Cheshire fue uno de los héroes más famosos de la Segunda Guerra Mundial. Destacado piloto y líder nato, en 1940 fue condecorado con la Medalla al Mérito Militar; en 1941 recibió la Cruz al Mérito en Aviación, y la Cruz de la Victoria en 1944. Cheshire llevó a cabo cerca de un centenar de misiones de bombareleo, a menudo a gran altura, sobre algunos objetivos alemanes fuertemente defendidos. En 1945 fue uno de los dos observadores oficiales británicos de la destrucción causada por la bomba atómica sobre Nagasaki. Con aquella dantesca visión grabada en su memoria de modo indeleble, Cheshire conoció la fe cristiana y decidió dedicar el resto de su vida al cuidado de enfermos. El primer «Hogar Cheshire» para enfermos crónicos se inauguró en Le Court, una mansión victoriana de Hampshire. A mediados de la década de los cincuenta, existía ya media docena de hogares, y, hoy en día, estos se encuentran repartidos por países de todo el mundo.

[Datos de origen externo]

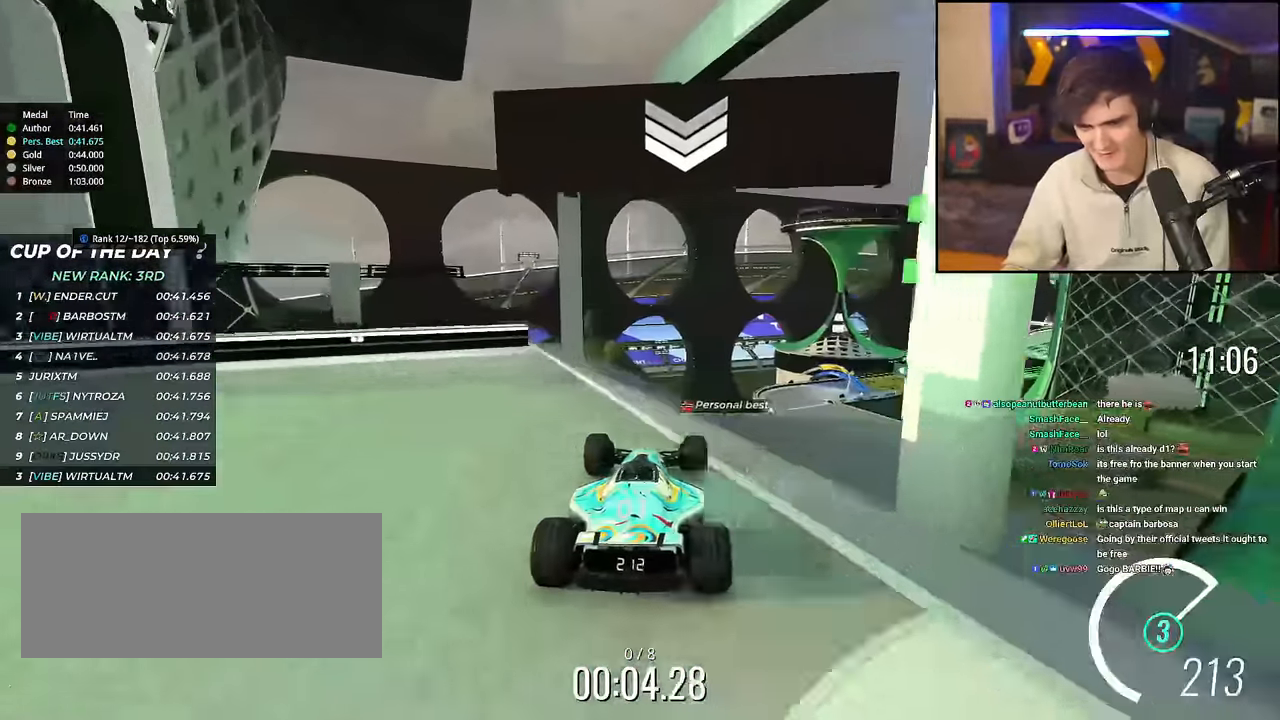
{"keys": ["right", "up"], "events": [[383, "right", "down"]]}
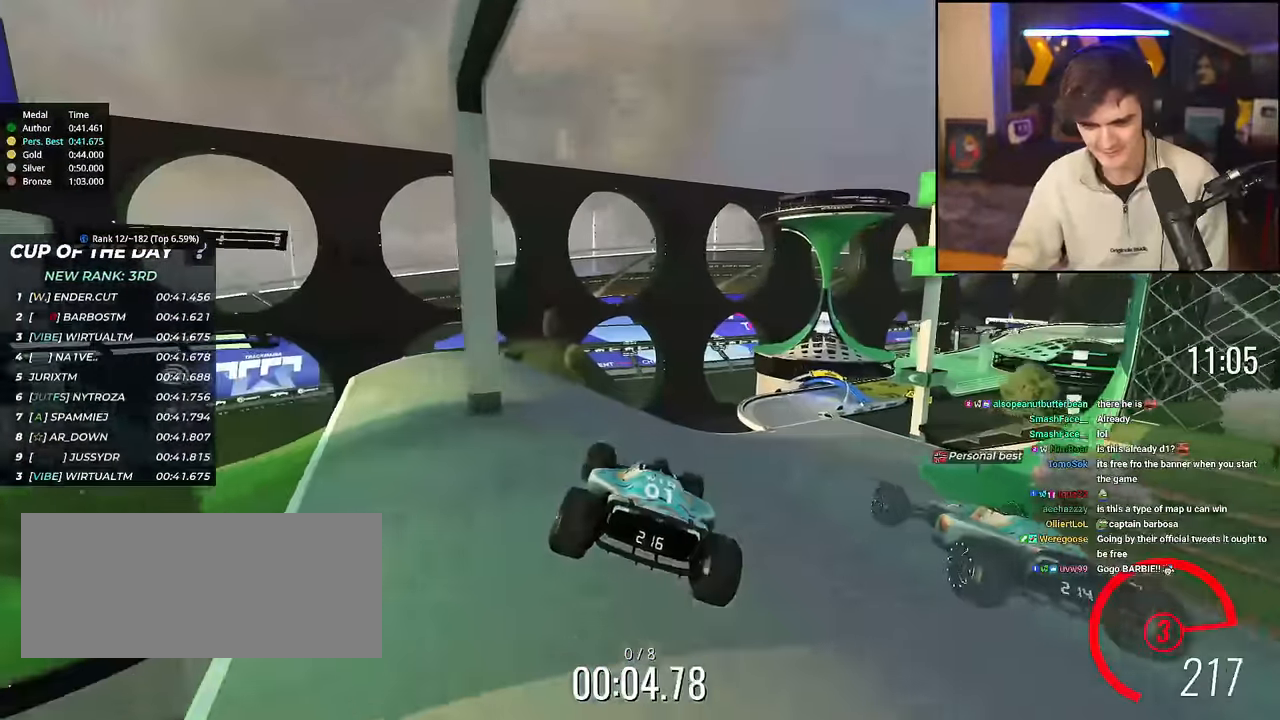
{"keys": ["right", "up"], "events": [[67, "brake", "down"], [117, "brake", "up"]]}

Quizá la compasiva respuesta de Leonard Cheshire a la era nuclear constituya el ejemplo más notable del bien generado por un mal. Hubo, no obstante, más gente que respondió de manera positiva, aunque no tan espectacular. La reacción poética de Sitwell y Sassoon a los horrores de Hiroshima supuso un paso importante en sus respectivos progresos hacia la plena aceptación de la fe cristiana, que llegaría una década más tarde. Entretanto, otros escritores, sintiendo que el nihilismo de la era nuclear ponía en peligro la civilización, intentaron resucitar la cultura cristiana como un antídoto contra la moderna falta de esperanza.